The bank is planning over the next three years as part of its SBG 2028 strategy to incorporate insurance and asset management products into its retail banking app and business banking platforms.
This has already been implemented with a select number of products, with Personal and Private Banking CEO Funeka Montjane saying the clear path forward is to accelerate the cross-selling of products from the bank’s Insurance and Asset Management (IAM) business.
The ability to cross-sell these products gives the bank an incredibly profitable source of earnings through insurance premiums and fees from investment products.
These earnings are relatively capital-light compared to traditional banking activities, such as lending, which consume significant capital.
Standard Bank has now built the blocks for the future of its IAM business by bringing Liberty back into the fold.
“What we did was to take all the insurance businesses and all the asset management businesses which were scattered throughout the group and put them under one umbrella,” Group CEO Sim Tshabalala explained to Daily Investor.
“What we did after that was to focus IAM on two vectors.

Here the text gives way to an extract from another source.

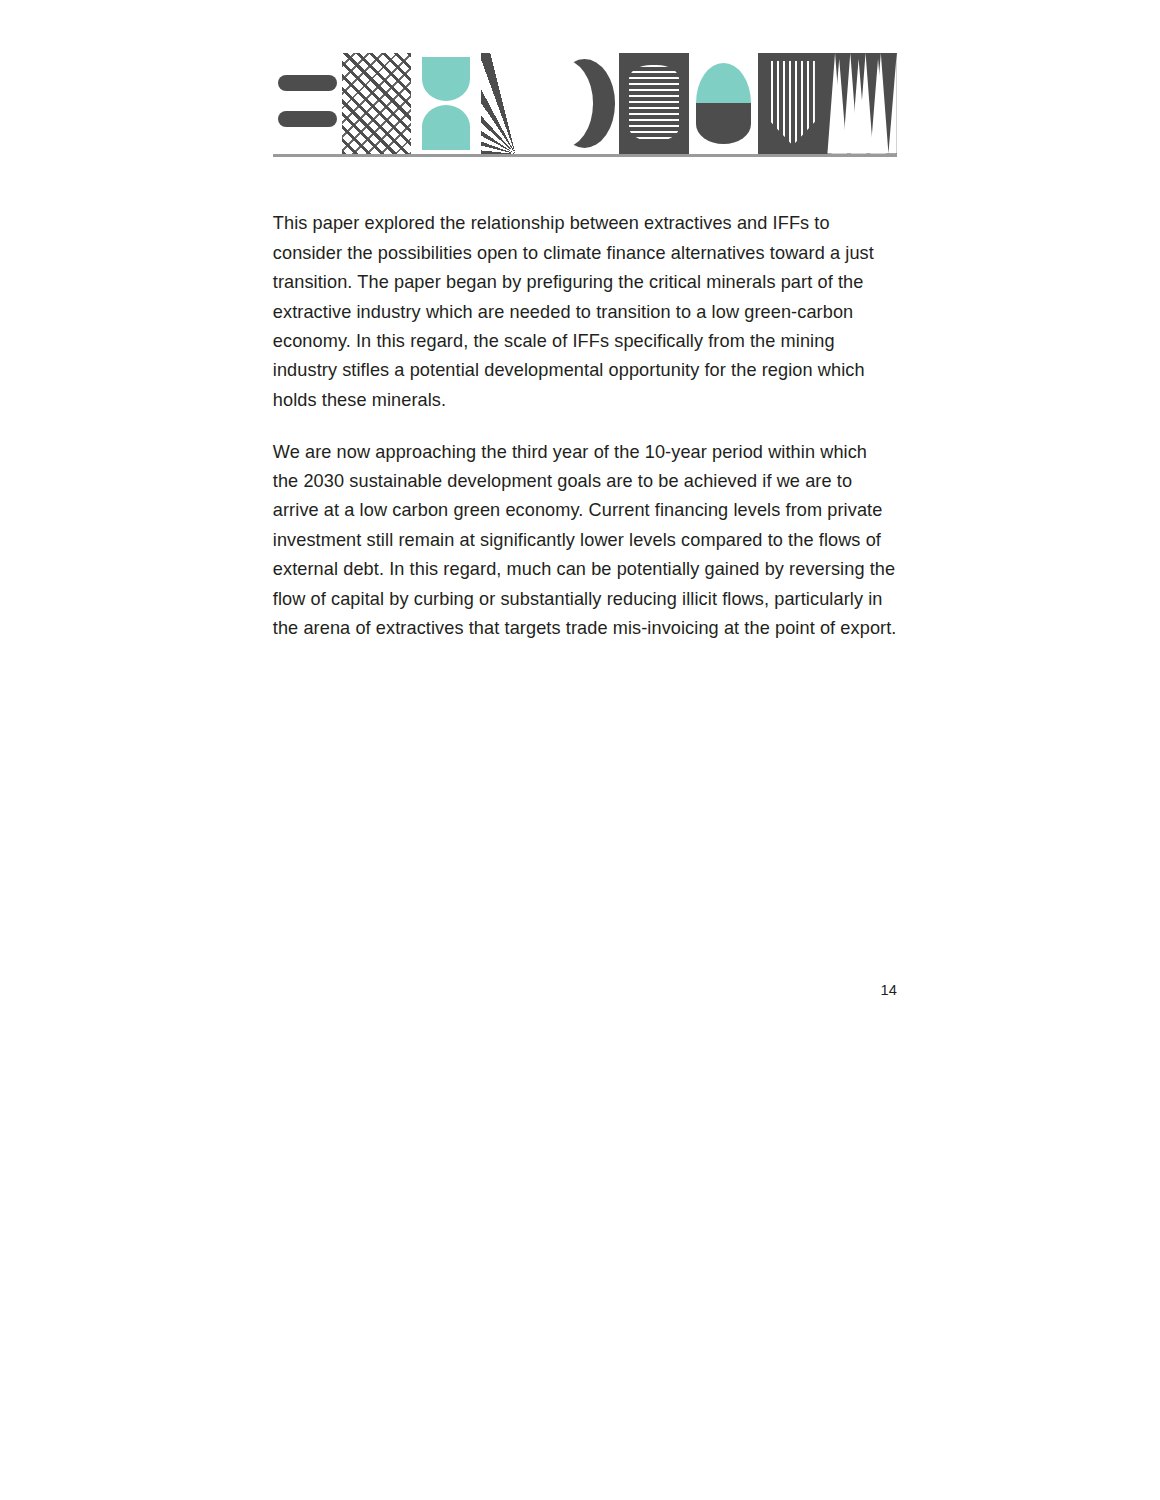This paper explored the relationship between extractives and IFFs to consider the possibilities open to climate finance alternatives toward a just transition. The paper began by prefiguring the critical minerals part of the extractive industry which are needed to transition to a low green-carbon economy. In this regard, the scale of IFFs specifically from the mining industry stifles a potential developmental opportunity for the region which holds these minerals.
We are now approaching the third year of the 10-year period within which the 2030 sustainable development goals are to be achieved if we are to arrive at a low carbon green economy. Current financing levels from private investment still remain at significantly lower levels compared to the flows of external debt. In this regard, much can be potentially gained by reversing the flow of capital by curbing or substantially reducing illicit flows, particularly in the arena of extractives that targets trade mis-invoicing at the point of export.
14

The one is the external market and the other is the Standard Bank client base,” Tshabalala said.
The IAM business can not only sell its products into the bank’s retail client base, but can also bring new clients into the bank.
In the bank’s latest results, this approach is beginning to pay dividends, with inter-business attribution up 11%. This measures the effective cross-selling of Standard Bank’s products.
IAM CEO Yuresh Maharaj revealed at the bank’s 2026 Capital Markets Day that his business will become increasingly intertwined with Montjane’s unit and the Business and Commercial Banking division.
Maharaj explained that Liberty’s insurance business, now combined with Standard Bank’s operations, is steadily penetrating deeper into the retail and business banking client base.
This gives it a significant advantage over competitors in terms of distribution and scale, while also enabling the IAM business to grow into Africa with the rest of the bank’s operations on the continent.
Maharaj expects the IAM business to grow its gross written premiums at an annual rate above 10% over the next three years on the back of this.
Apart from these opportunities, the integration of Liberty and Standard Bank’s insurance business has created significant cost-savings for the group.
Maharaj said that over R16 billion has been “upstreamed” to the bank since the 2022 acquisition of Liberty’s minority shareholders, with the combined operations delivering R600 million in synergies per annum.

The asset management giant
While the cross-selling opportunities and synergies are clear in terms of the insurance business, the bank has also touted the scale of its asset management business.
The clear advantage here is that the investment business, which includes Stanlib, can now leverage the bank’s distribution channels and retail banking base to sell its products.
Relatively few asset managers in South Africa have such a distribution capability, with many now turning to partnerships with banks or even building their own banking offerings to replicate these channels.
However, Maharaj admitted that the asset management business has had struggles in turning its credible investment performance into continued client inflows.
The asset management business has also historically been relatively confined to Standard Bank’s existing client base and staff, with it now trying to increasingly compete on the open market.
This business has the potential to be highly profitable for Standard Bank, with asset management generating capital-light returns and further diversifying the bank’s earnings.
In South Africa alone, the asset management business sits on R1.25 trillion of assets through Stanlib, its discretionary fund manager business, and Liberty’s offering.
The bank’s African asset management operations remain relatively small, with only R200 billion in assets and the vast majority coming from Nigeria.
This is partly due to the low penetration of investment and pension products on the continent, with 69% of all accessible wealth in Africa being found in South Africa.
However, the markets in other parts of the continent are growing at double the rate of South Africa’s wealth due to faster economic growth and the fact that they are coming off a low base.
West Africa’s wealth management market is growing at 7.8% per annum compared to South Africa’s 3.2%. East Africa is gathering momentum at 6.6% annual growth.
Maharaj sees significant opportunities here for the asset management business to leverage Standard Bank’s distribution into Africa.
The bar he set for the asset management business is high, with it aiming to more than double its market share of inflows onto platforms by 2028. This would amount to around R100 billion worth of cumulative inflows.